* Aim of the exercise: The answer must restate every record word for word.
------------------------
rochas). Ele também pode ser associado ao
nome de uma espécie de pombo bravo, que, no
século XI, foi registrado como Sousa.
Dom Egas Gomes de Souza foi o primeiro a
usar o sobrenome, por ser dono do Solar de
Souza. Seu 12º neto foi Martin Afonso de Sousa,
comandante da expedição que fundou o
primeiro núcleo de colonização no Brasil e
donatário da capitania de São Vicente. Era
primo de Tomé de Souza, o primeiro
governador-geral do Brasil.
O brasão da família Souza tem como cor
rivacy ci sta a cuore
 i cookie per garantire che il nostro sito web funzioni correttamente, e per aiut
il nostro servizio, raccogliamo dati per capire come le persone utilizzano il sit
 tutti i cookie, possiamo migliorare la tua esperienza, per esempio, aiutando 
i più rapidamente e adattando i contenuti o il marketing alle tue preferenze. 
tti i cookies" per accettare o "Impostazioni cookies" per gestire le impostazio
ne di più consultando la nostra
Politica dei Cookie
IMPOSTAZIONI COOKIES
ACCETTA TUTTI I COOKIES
------------------------
* Exercise solution:
rochas). Ele também pode ser associado ao
nome de uma espécie de pombo bravo, que, no
século XI, foi registrado como Sousa.
Dom Egas Gomes de Souza foi o primeiro a
usar o sobrenome, por ser dono do Solar de
Souza. Seu 12º neto foi Martin Afonso de Sousa,
comandante da expedição que fundou o
primeiro núcleo de colonização no Brasil e
donatário da capitania de São Vicente. Era
primo de Tomé de Souza, o primeiro
governador-geral do Brasil.
O brasão da família Souza tem como cor
rivacy ci sta a cuore
 i cookie per garantire che il nostro sito web funzioni correttamente, e per aiut
il nostro servizio, raccogliamo dati per capire come le persone utilizzano il sit
 tutti i cookie, possiamo migliorare la tua esperienza, per esempio, aiutando 
i più rapidamente e adattando i contenuti o il marketing alle tue preferenze. 
tti i cookies" per accettare o "Impostazioni cookies" per gestire le impostazio
ne di più consultando la nostra
Politica dei Cookie
IMPOSTAZIONI COOKIES
ACCETTA TUTTI I COOKIES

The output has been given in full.